埼玉県深谷市で元店員によるカード詐欺

2019-09-25

埼玉県深谷市で元店員によるカード詐欺

埼玉県深谷市のコンビニ店で働いていた元店員で無職のAは、コンビニのアルバイト中に客Vが会計に使ったカードの情報を盗み取り、スマートフォン決済サービスに登録して、客本人になりすまして日用品などの買物をしていました。
Vがある日カードの利用履歴をチェックしたところ、身に覚えのないカード利用履歴が多数残っていたため、カードの情報が何者かに盗まれて詐欺に利用されているのではないかと埼玉県警深谷警察署に相談し、警察はカードの利用履歴と調べた結果、かつてVがカードを使用したコンビニ店の元店員カード情報を悪用して詐欺に利用していることを突き止め、Aを詐欺罪および電磁的記録不正作出罪および同供用罪の疑いで逮捕しました。
警察の調べに対し、Aはカード詐欺の事実を認めています。
(フィクションです)

上記刑事事件例は、スマートフォン決済サービスで他人になりすまして買い物をしたとして、警視庁が、相模原市と東京都日野市に住む、いずれもアルバイトで19歳の少年2人を詐欺罪および電磁的記録不正作出罪・同供用罪の疑いで逮捕した事案をモデルにしています。
2人は飲食店でアルバイト中に客が会計に使ったカードの情報を盗み取り、決済サービスに登録して詐欺に利用していたとされています。

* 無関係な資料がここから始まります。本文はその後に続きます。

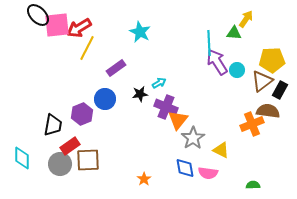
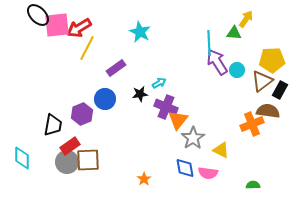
gray circle: moved 7 px right, 2 px up
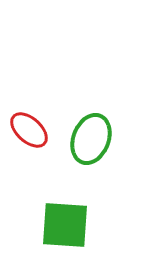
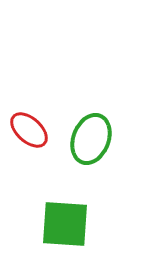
green square: moved 1 px up
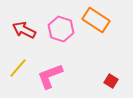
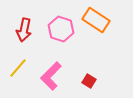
red arrow: rotated 105 degrees counterclockwise
pink L-shape: moved 1 px right; rotated 24 degrees counterclockwise
red square: moved 22 px left
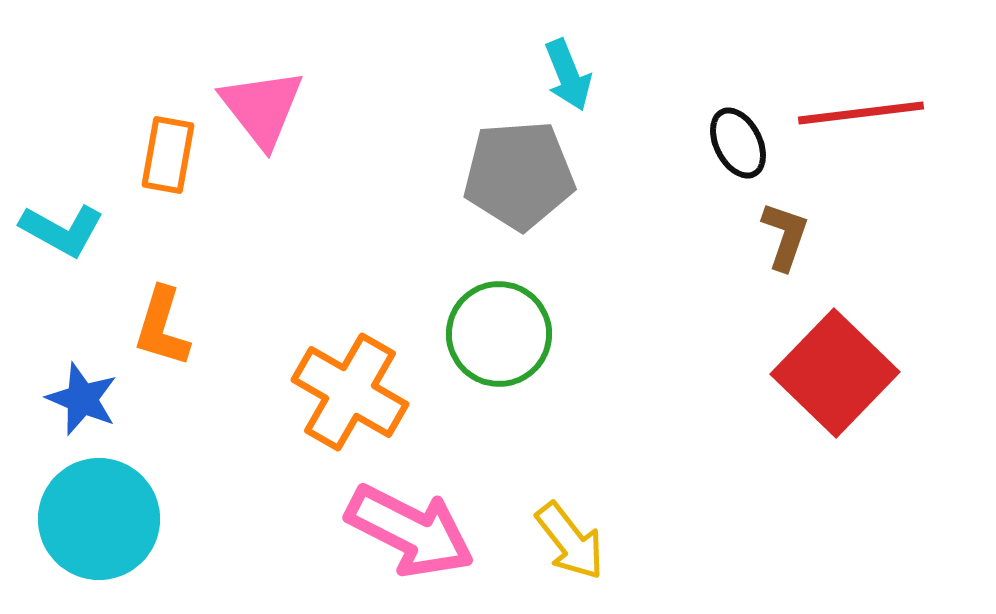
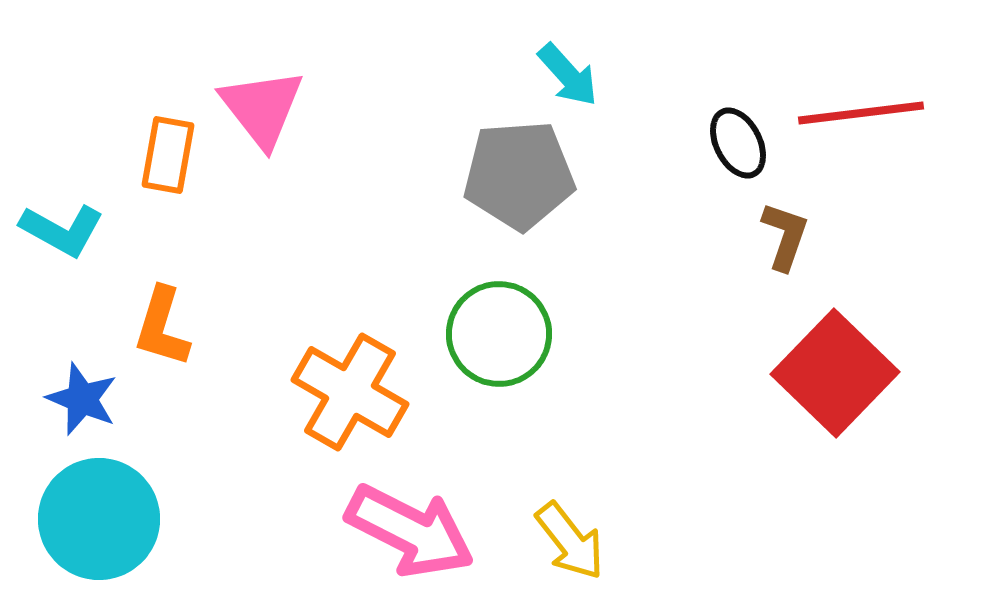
cyan arrow: rotated 20 degrees counterclockwise
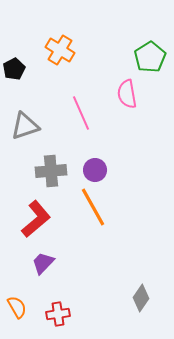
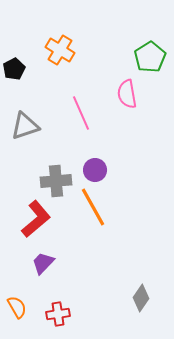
gray cross: moved 5 px right, 10 px down
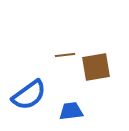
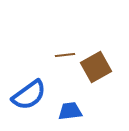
brown square: rotated 20 degrees counterclockwise
blue trapezoid: moved 1 px left
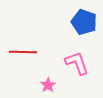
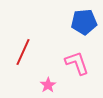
blue pentagon: rotated 25 degrees counterclockwise
red line: rotated 68 degrees counterclockwise
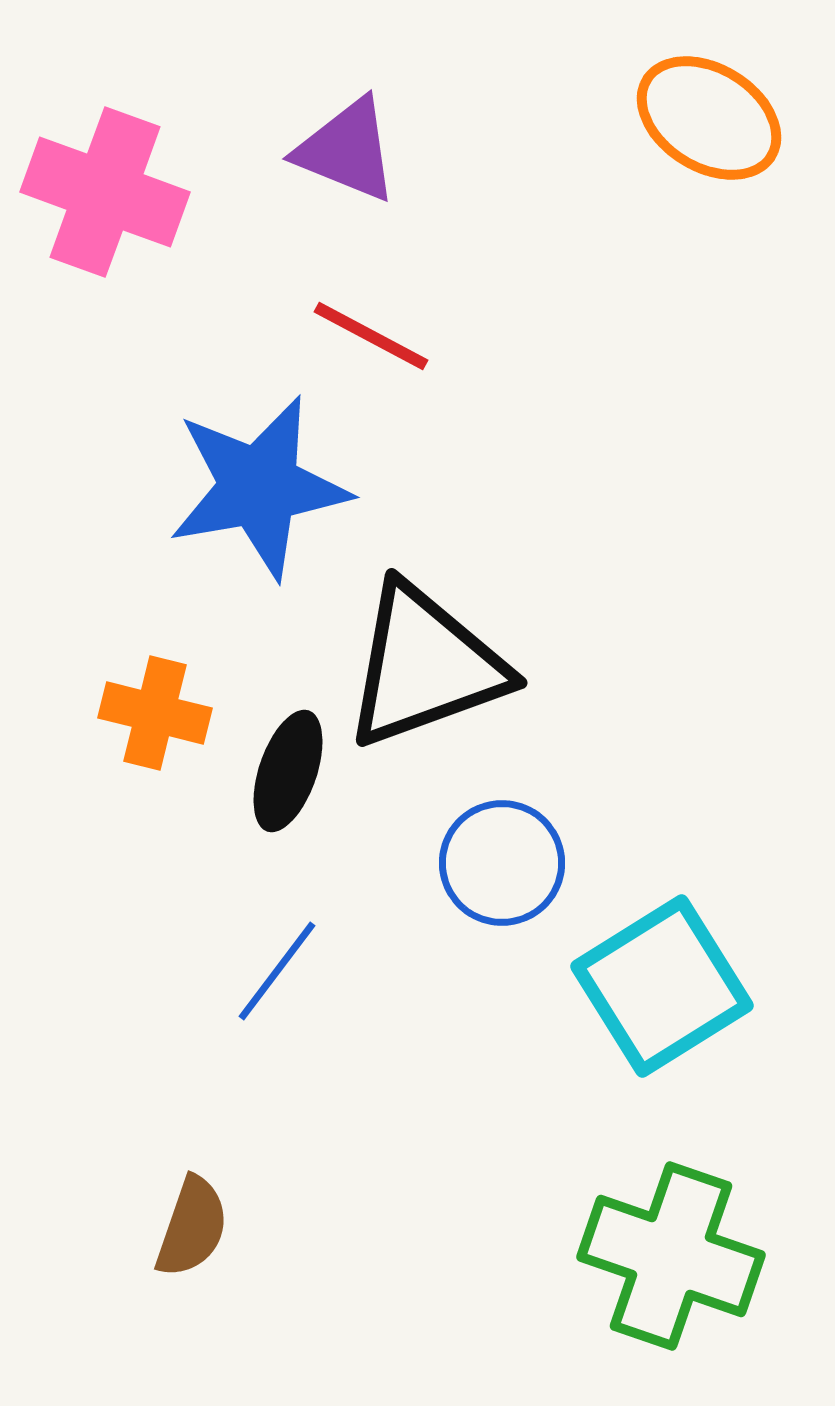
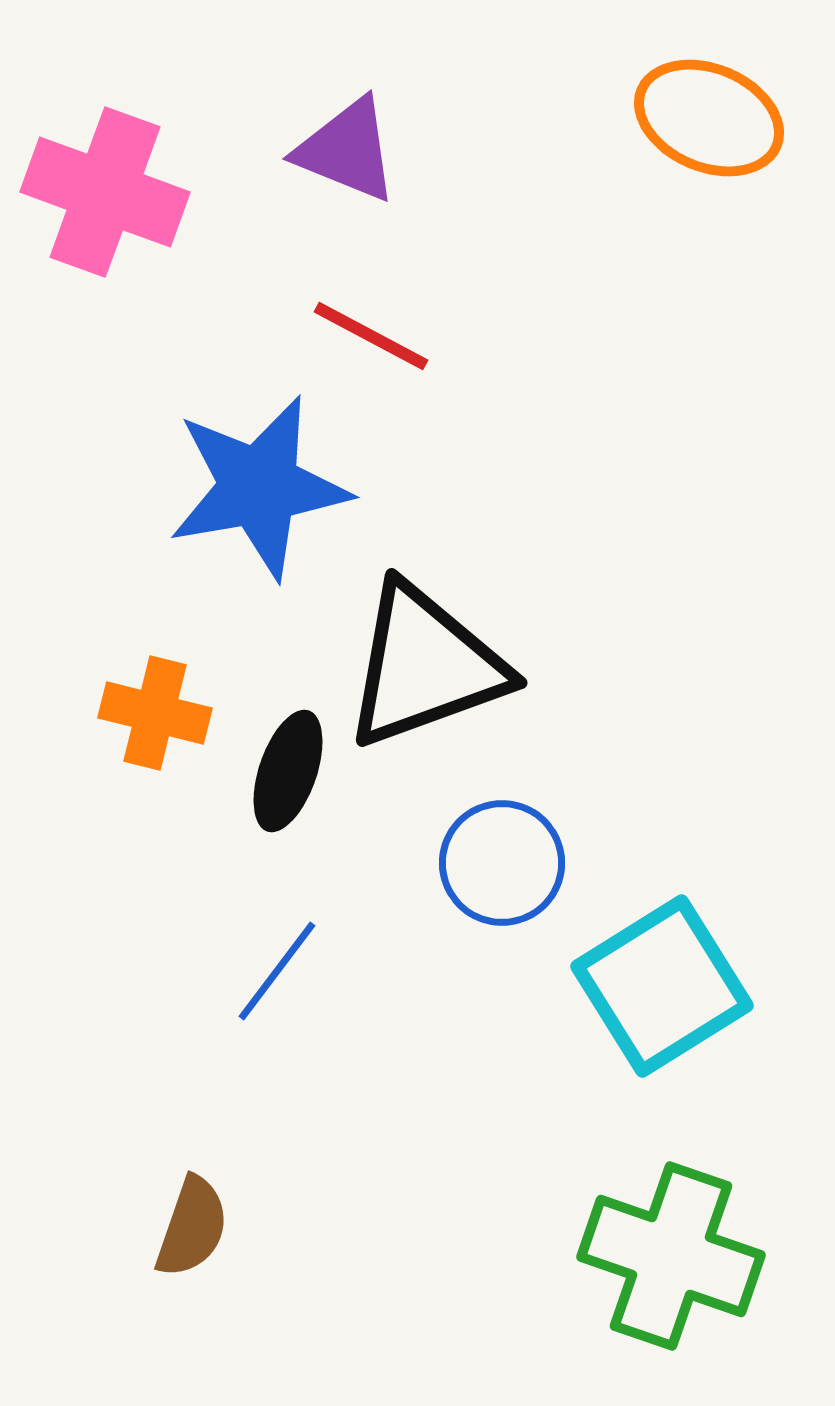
orange ellipse: rotated 9 degrees counterclockwise
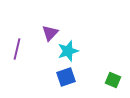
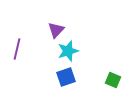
purple triangle: moved 6 px right, 3 px up
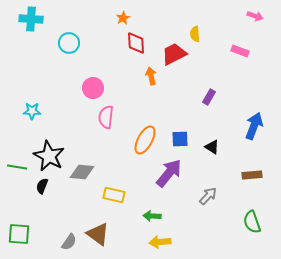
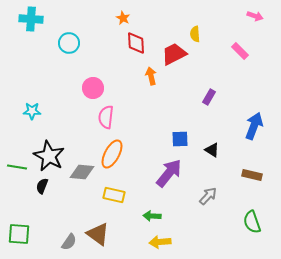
orange star: rotated 16 degrees counterclockwise
pink rectangle: rotated 24 degrees clockwise
orange ellipse: moved 33 px left, 14 px down
black triangle: moved 3 px down
brown rectangle: rotated 18 degrees clockwise
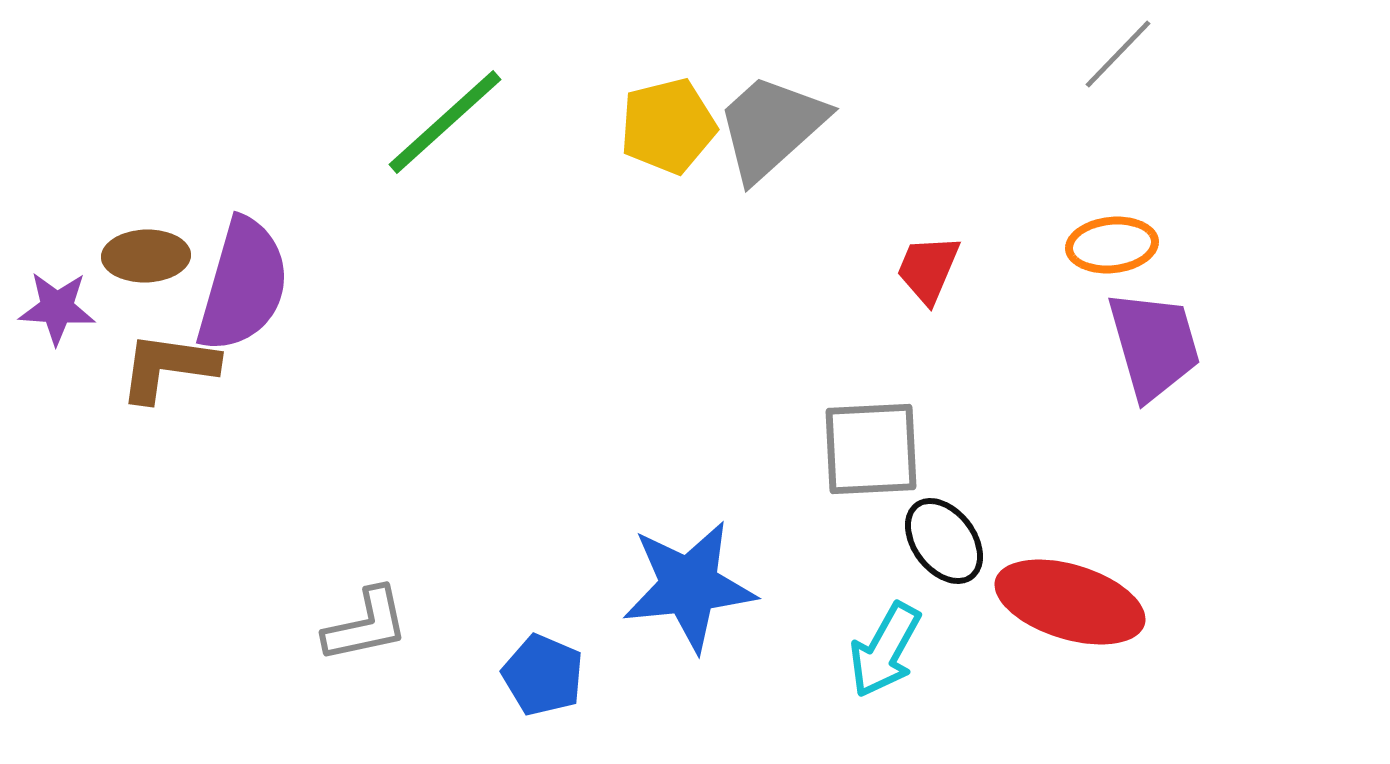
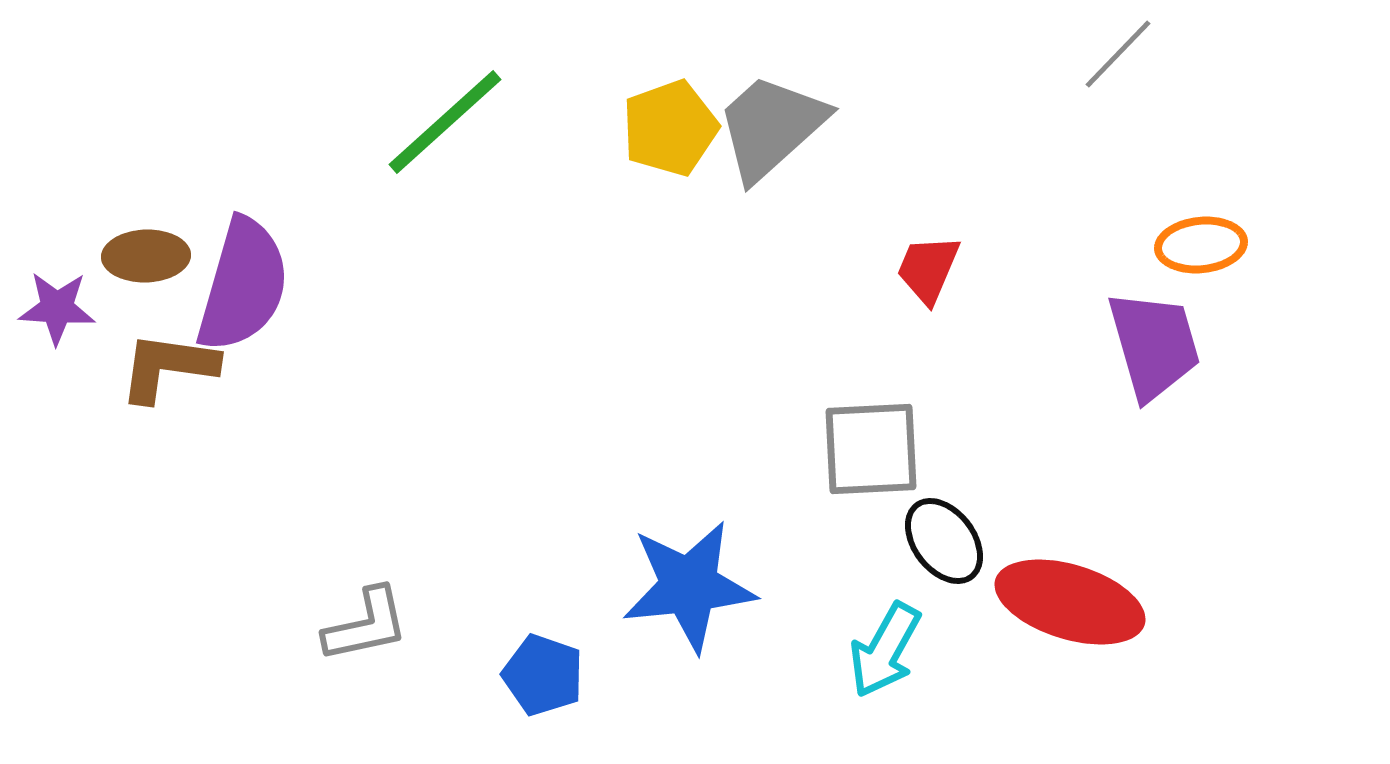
yellow pentagon: moved 2 px right, 2 px down; rotated 6 degrees counterclockwise
orange ellipse: moved 89 px right
blue pentagon: rotated 4 degrees counterclockwise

被疑者らは、昨年1月ごろ、日野市のコンビニエンスストアなどで、この客のカード情報を無断で登録したスマホ決済サービスを使い、イヤホンのほか、おにぎりやジュースといった飲食料品など計87点、数万円分を購入したとされています。

被疑者2人は同じ飲食店にアルバイトとして勤務しており、昨年12月から今年1月にかけ、同様の手口で客のカード情報を盗み取って買い物に使っていたことを認めている模様です。

上記刑事事件では、スマートフォン決済サービスという現代的ツールが使用されているために目新しい刑事事件に思われますが、犯罪の実態としては、他人のクレジットカードを無断で使用する従前から存在する詐欺手口と変わるところはありません。

この場合、本来決済サービスの登録者本人しか利用できないにも関わらず、不正な手段で入手した情報で登録者本人に成りすましてカードを利用していることが、カード会社および加盟店に対する詐欺罪を構成することになります。

また、決済サービス会社の事務処理を誤らせる目的で、そのサービス上の権利義務に関する事実証明(カード登録者の身元証明)に関する電磁的記録不正に作った場合、電磁的記録不正作出罪(刑法第161条の2第1項)が成立することになり、また、その不正電磁的記録を人の事務処理を誤らせる目的で事務処理に使用した場合にも同様の罪が成立します(同供用罪。同条第3項)。

実際の刑事事件では、未成年者(少年法上の少年)による犯罪であったため、事件は家庭裁判所に送られ少年らの処遇が決定されますが、成人の場合、電子的手段を利用した詐欺という性質上、示談をまとめることが難しいと予想され、高い確率で検察官が起訴して刑事裁判が開かれると思われます。

同じく、電子的手段を利用した詐欺という性質上、余罪は多数存在する場合が多く予想され、被害額が多額に上る可能性があり、前科を問わず実刑判決が下される可能性もあるため、このような詐欺罪および電磁的記録不正作出・同供用罪刑事事件では、速やかに刑事事件の経験豊富な弁護士に事件を依頼し、速やかな被害の弁償と被害者感情を和らげる努力を開始し、公判開始に備えた十分な弁護活動を行っていくことが非常に重要です。